[Provided passage]
☆ ☆ ☆ ☆ ☆

This Interview with U A--- describes events occurring near the former Ka Law Myaung gold mining area, Kyaukkyi Township, Nyaunglebin District, in January 2016, including injury by landmine and livelihood conditions in the village. He describes how Saw B----, 27 years old, and his friend Saw C--- went out for hunting wild animals for their livelihood near Ka Law Myaung area where a former gold mining is located. They saw a sign for the restricted area but they ignored it and entered the area. On their second time in the restricted area, Saw B---was hit by a landmine and hospitalised.

Footnotes

[1] KHRG trains community members in southeastern Burma/Myanmar to document individual human rights abuses using a standardised reporting format; conduct interviews with other villagers; and write general updates on the situation in areas with which they are familiar. When conducting interviews, community members are trained to use loose question guidelines, but also to encourage interviewees to speak freely about recent events, raise issues that they consider to be important and share their opinions or perspectives on abuse and other local dynamics.

[2] In order to increase the transparency of KHRG methodology and more directly communicate the experiences and perspectives of villagers in southeastern Burma/Myanmar, KHRG aims to make all field information received available on the KHRG website once it has been processed and translated, subject only to security considerations. For additional reports categorised by Type, Issue, Location and Year, please see the Related Readings component following each report on KHRG’s website.

[3] U is a Burmese title used for elder men, used before their name.

[4] In Burma/Myanmar, the scorched earth policy of 'pyat lay pyat', literally 'cut the four cuts', was a counter-insurgency strategy employed by the Tatmadaw as early as the 1950's, and officially adopted in the mid-1960's, aiming to destroy links between insurgents and sources of funding, supplies, intelligence, and recruits from local villages. See Martin Smith. Burma: Insurgency and the Politics of Ethnicity, New York: St. Martin's Press, 1999 pp. 258-262.

☆ ☆ ☆ ☆ ☆

Collected data
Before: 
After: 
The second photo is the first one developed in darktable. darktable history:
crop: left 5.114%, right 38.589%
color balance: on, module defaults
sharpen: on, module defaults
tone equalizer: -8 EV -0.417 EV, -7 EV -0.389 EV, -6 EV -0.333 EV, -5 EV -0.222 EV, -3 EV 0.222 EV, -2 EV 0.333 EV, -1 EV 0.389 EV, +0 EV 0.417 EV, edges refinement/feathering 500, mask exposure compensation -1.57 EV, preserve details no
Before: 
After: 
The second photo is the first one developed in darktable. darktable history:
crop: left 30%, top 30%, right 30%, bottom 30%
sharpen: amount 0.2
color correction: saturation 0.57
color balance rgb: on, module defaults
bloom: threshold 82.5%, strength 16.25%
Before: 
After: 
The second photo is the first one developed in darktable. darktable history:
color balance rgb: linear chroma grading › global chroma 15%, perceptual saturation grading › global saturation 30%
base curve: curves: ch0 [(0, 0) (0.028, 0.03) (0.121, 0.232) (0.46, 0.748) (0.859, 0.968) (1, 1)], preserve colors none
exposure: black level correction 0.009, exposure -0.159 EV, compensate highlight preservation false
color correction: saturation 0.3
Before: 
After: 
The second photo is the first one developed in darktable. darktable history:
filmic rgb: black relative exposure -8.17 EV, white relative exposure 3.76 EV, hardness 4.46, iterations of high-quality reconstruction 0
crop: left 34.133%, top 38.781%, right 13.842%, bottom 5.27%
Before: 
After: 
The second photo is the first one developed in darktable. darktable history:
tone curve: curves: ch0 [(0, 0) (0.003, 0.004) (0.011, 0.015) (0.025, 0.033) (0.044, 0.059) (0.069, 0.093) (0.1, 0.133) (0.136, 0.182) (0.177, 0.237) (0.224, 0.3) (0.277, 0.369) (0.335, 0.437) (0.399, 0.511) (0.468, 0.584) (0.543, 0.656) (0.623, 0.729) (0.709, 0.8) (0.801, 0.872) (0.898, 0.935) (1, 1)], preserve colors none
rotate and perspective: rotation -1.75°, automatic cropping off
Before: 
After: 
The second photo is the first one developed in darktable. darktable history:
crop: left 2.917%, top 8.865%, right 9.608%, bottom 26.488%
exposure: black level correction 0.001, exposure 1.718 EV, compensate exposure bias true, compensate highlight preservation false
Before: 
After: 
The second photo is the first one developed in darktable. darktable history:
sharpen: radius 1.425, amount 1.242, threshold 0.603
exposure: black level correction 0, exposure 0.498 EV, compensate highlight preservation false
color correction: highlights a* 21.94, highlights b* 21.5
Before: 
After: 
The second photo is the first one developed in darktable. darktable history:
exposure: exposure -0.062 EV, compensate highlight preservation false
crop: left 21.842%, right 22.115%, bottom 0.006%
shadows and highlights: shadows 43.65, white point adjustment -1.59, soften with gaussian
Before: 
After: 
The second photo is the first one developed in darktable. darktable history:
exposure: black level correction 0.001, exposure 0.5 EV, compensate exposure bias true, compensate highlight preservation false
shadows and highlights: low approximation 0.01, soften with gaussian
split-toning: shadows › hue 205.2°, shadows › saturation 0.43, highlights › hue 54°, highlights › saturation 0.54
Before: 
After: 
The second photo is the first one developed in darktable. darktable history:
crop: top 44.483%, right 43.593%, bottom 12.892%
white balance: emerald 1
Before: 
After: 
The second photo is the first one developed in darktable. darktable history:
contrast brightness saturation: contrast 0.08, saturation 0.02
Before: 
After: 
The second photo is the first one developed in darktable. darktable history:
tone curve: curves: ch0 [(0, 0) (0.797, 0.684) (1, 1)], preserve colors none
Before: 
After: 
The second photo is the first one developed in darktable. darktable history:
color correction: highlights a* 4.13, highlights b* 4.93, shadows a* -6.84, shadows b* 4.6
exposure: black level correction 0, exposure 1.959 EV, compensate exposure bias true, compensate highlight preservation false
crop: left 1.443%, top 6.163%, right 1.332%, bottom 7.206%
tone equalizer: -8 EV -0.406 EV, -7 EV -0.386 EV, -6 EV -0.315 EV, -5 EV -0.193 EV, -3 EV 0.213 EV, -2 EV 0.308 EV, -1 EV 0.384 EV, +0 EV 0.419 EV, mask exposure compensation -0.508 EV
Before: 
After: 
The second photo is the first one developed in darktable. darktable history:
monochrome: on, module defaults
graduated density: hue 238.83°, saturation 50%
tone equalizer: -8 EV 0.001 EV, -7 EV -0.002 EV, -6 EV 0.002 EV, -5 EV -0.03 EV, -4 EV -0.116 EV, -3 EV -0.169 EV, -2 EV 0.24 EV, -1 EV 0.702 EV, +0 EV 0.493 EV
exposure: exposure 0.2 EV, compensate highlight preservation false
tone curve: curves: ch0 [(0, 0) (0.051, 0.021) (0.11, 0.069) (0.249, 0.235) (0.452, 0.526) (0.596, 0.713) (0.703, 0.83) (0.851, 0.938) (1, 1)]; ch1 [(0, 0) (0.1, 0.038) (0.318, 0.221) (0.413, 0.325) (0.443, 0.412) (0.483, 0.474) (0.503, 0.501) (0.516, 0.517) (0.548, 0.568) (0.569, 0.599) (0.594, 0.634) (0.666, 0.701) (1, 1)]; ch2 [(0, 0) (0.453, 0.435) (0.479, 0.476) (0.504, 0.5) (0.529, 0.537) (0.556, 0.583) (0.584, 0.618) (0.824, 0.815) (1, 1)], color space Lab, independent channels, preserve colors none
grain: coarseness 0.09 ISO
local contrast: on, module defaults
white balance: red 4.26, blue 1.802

☆ ☆ ☆ ☆ ☆

[Exercise description] How would you translate this sentence from the landmine interview text into Spanish: "They saw a sign for the restricted area but they ignored it and entered the area."?

[Written reply] Vieron un letrero del área restringida, pero lo ignoraron y entraron en el área.